My life has been a life lived in the physical world. I farmed, I carried water, cement, and wood. I birthed babies and breastfed them, and held them, and fed them. When it was time for me to work, I worked as a farm labourer, picking peppers and tobacco, and as a domestic, cleaning peoples' houses and washing dishes in a cafe. Then I learned to attend births, and I rubbed feet and backs, held women as they birthed, cleaned messy pads and bedding and clothing, ... and then caught babies as they slipped from their mothers' bodies.
When that work stopped, I started to prepare and serve food. It's physical. Life is physical.... except. Except that so many people don't know so much about the physical world. There are fridges for sale for thousands of dollars, and people no longer cook and eat at home. People can't fix something, they buy a new one. Do you mend holes in your clothes? Can you light a fire? Can you distinguish dandelion flowers from coltsfoot? How does a duck look when it flies? What is the difference between Water Hemlock and Queen Anne's Lace? How do you mix cement? What berries can you eat? What do you do with a tree once it is felled?

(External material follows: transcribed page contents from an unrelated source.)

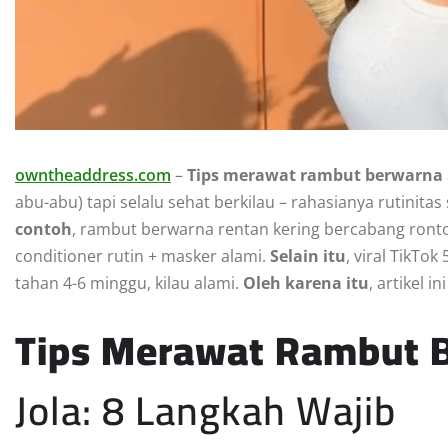
owntheaddress.com
–
Tips merawat rambut berwarna
abu-abu) tapi selalu sehat berkilau – rahasianya rutinit
contoh
, rambut berwarna rentan kering bercabang ronto
conditioner rutin + masker alami.
Selain itu
, viral TikTo
tahan 4-6 minggu, kilau alami.
Oleh karena itu
, artikel i
Tips Merawat Rambut 
Jola: 8 Langkah Wajib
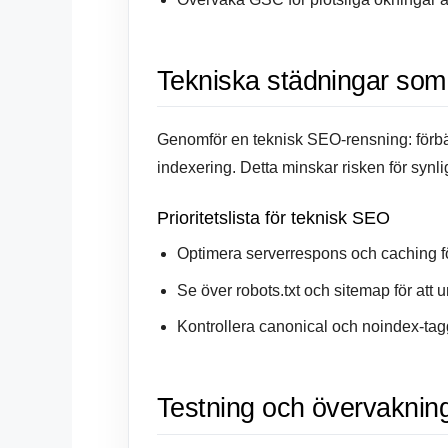
Tekniska städningar som 
Genomför en teknisk SEO-rensning: förbät
indexering. Detta minskar risken för synl
Prioritetslista för teknisk SEO
Optimera serverrespons och caching fö
Se över robots.txt och sitemap för att u
Kontrollera canonical och noindex-tagg
Testning och övervakning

Nevertheless. Nevertheless. The final poem that I only just figured out is this one:
What is it men in women do require?
The lineaments of Gratified Desire.
What is it women do in men require?
The lineaments of Gratified Desire.
When I was in high school my teacher, my classmates, and every literary critic of the time thought this was all about sex. It's not.
It is about being gratified. It's about living your life fully, as a life. As a life not dependent upon things, upon getting and spending. It's about loving someone who is happy, and having a hard time loving someone who is miserable and unfulfilled.
We have been misled. Women especially. We've been led to believe that it indeed is a life-threatening and dangerous event (not to say an expensive one) to bring a child into the world. We've been led to believe that our children need to be socialized by someone other than ourselves. That our shitty job is somehow more fulfilling than caring for our offspring (I'm not talking about that fine mother who needs to work three jobs to support her family, nor the professional who loves her work as much as her children). That in the name of equality and because we are so damn exhausted it is fine to bully one's partner into folding baby clothes at 10 pm (who folds baby clothes anyhow? But I have seen it with my own eyes). That nature is something that needs protecting, and that weirdly we need to protect ourselves from it. That our bodies cannot be trusted.
So I say to you: Take a hike. Say something controversial. Get off Facebook. Don't get the epidural. Stop folding laundry. Don't have a baby, if you don't want to. Think twice before buying a new thing. Be kind. Be sassy, or not. Be yourself.
What am I gonna do? I'll keep on making food and serving it; I'll teach women about maternity care and childbirth; I'll think my thoughts and mostly keep them to myself.
I don't have a rootedness in a physical place. My mountain hideaway is mine for a while. My bungalow in the 'burbs as well. My rootedness is a long and straggly root that winds past minds, poetry, essays, manifestos, novels, long conversations, thoughts. The place of the thinking person. A place I've yearned for my whole life, and visited once in a while. But I always know its there, and it's home.
The other day I went for a 15 mile run. It was tough. My body was ploughing through some bad emotions. But when I got to Mont Royal, our lovely mountain at the centre of our city, I went to the trails, away from people, and ran. It eased my heart. Let us reconsider our relationship with nature, with each other and with ourselves.